I also reached out to the Legal Council for Health Justice in Chicago. The council provided the following:
Are my injuries serious enough to have a good case? Each law firm is going to have their own opinion on how severe injuries must be to have a strong case.
A case can take a long time to settle. Even if a claim is settled before trial, it could still take years before plaintiffs see any award. Going to trial or additional appeals can further delay resolution.
If you want to file your own claim, you will need to find a law firm willing to represent you as an individual. You will need to have a strong claim, serious injuries, and be willing to participate in litigation.
By contrast, in a class action a group of people with the same or similar injuries caused by the same product or action sue the defendant as a group. Your participation in a class action may be very minimal unless you are a named plaintiff. Named plaintiffs are representatives of the class and are named in the lawsuit. They participate more in the case and can get a larger portion of any award.
Law firms representing consumers usually get paid by taking a percentage of the final award. If their clients lose the case, they do not get paid. If their clients win, it is common for a law firm to take around 40%.
It can be exciting to hear about cases with multi-million dollar settlements. However, even if a class action is settled for a large amount of money, class members may only end up with a small portion. How much each person gets depends on many things, but a big factor is how many people are in the class.
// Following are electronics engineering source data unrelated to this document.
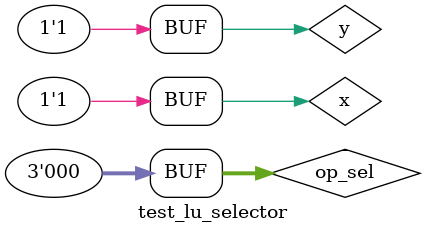
<source format=v>


// -------------------------
// LU (NOT, AND, NAND, OR, NOR, XOR, XNOR)
// -------------------------
module lu (
    output not_out,
    output and_out,
    output nand_out,
    output or_out,
    output nor_out,
    output xor_out,
    output xnor_out,
    input a,
    input b
);
// Descrever por portas
    not NOT1 (not_out, a);           // Operação NOT (somente A é considerado)
    and AND1 (and_out, a, b);        // Operação AND
    nand NAND1 (nand_out, a, b);     // Operação NAND
    or OR1 (or_out, a, b);           // Operação OR
    nor NOR1 (nor_out, a, b);        // Operação NOR
    xor XOR1 (xor_out, a, b);        // Operação XOR
    xnor XNOR1 (xnor_out, a, b);     // Operação XNOR
endmodule // lu

// -------------------------
// Multiplexer 7x1
// -------------------------
module mux7x1 (
    output s,
    input a,
    input b,
    input c,
    input d,
    input e,
    input f,
    input g,
    input [2:0] select
);
// Definir dados locais
    wire sa, sb, sc, sd, se, sf, sg;
    wire sel0, sel1, sel2, sel3, sel4, sel5, sel6;
    wire not_sel0, not_sel1, not_sel2;

    // Inversores para os sinais de seleção
    not NOT_SEL0 (not_sel0, select[0]);
    not NOT_SEL1 (not_sel1, select[1]);
    not NOT_SEL2 (not_sel2, select[2]);

    // Geração de sinais de habilitação
    and AND_SEL0 (sel0, not_sel2, not_sel1, not_sel0); // 000
    and AND_SEL1 (sel1, not_sel2, not_sel1, select[0]); // 001
    and AND_SEL2 (sel2, not_sel2, select[1], not_sel0); // 010
    and AND_SEL3 (sel3, not_sel2, select[1], select[0]); // 011
    and AND_SEL4 (sel4, select[2], not_sel1, not_sel0); // 100
    and AND_SEL5 (sel5, select[2], not_sel1, select[0]); // 101
    and AND_SEL6 (sel6, select[2], select[1], not_sel0); // 110

    // Multiplexar os sinais
    and AND1 (sa, a, sel0);
    and AND2 (sb, b, sel1);
    and AND3 (sc, c, sel2);
    and AND4 (sd, d, sel3);
    and AND5 (se, e, sel4);
    and AND6 (sf, f, sel5);
    and AND7 (sg, g, sel6);

    or OR1 (s, sa, sb, sc, sd, se, sf, sg); // Saída única
endmodule // mux7x1

// -------------------------
// LU com seleção
// -------------------------
module lu_selector (
    output result,
    input a,
    input b,
    input [2:0] op_select
);
// Definir dados locais
    wire not_out, and_out, nand_out, or_out, nor_out, xor_out, xnor_out;

    // Instanciar a LU
    lu LU1 (not_out, and_out, nand_out, or_out, nor_out, xor_out, xnor_out, a, b);

    // Multiplexador 7x1 para selecionar operação
    mux7x1 MUX1 (result, not_out, and_out, nand_out, or_out, nor_out, xor_out, xnor_out, op_select);
endmodule // lu_selector

// -------------------------
// Teste LU com seleção
// -------------------------
module test_lu_selector;
// Definir dados
    reg x;              // Entrada A
    reg y;              // Entrada B
    reg [2:0] op_sel;   // Seleção da operação
    wire z;             // Saída final

    // Instanciar o módulo principal
    lu_selector LU_SELECTOR1 (z, x, y, op_sel);

    // Parte principal
    initial
    begin : main
        $display("Guia_0705 - Alessandra Faria Rodrigues - 828333");
        $display("Test LU Selector");
        $display(" x y op_sel z");

        // Inicializar valores
        x = 1'b0; y = 1'b1; op_sel = 3'b000;

        // Monitorar mudanças
        #1 $monitor("%4b %4b %6b %4b", x, y, op_sel, z);

        // Testes
        #1 op_sel = 3'b001; // Selecionar AND
        #1 op_sel = 3'b010; // Selecionar NAND
        #1 op_sel = 3'b011; // Selecionar OR
        #1 op_sel = 3'b100; // Selecionar NOR
        #1 op_sel = 3'b101; // Selecionar XOR
        #1 op_sel = 3'b110; // Selecionar XNOR
        #1 x = 1'b1; y = 1'b1; // Teste com ambos iguais a 1
        #1 op_sel = 3'b000; // Voltar para NOT
    end
endmodule // test_lu_selector

</source>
Imagine a class action is settled for $5 million and there are 5,000 class members. First, the law firm will take their fee and additional funds to cover court costs. If the law firm takes 40%, that leaves less than $2 million to be divided among the plaintiffs. Even if named plaintiffs and class members receive an equal amount of the settlement, they would each get $400.
This is not to discourage participation in class actions, but it is important to manage your expectations.
Here are a few things to think about when searching for a lawyer to represent you:
Consider talking to more than one law firm before you sign any agreement. It’s better to understand your options.
How well will the law firm communicate with you? Do they clearly explain the process and how long it may take? Will you have a point person you can contact? Will they provide you regular updates?
What will it cost you? What will they charge you for their services? Can they provide a clear list of costs? For example, will you have to pay for experts, medical consultation, and court costs?
SPECIAL THANKS to Jessica Rhoades, staff attorney at the Legal Council for Health Justice, for putting together this information.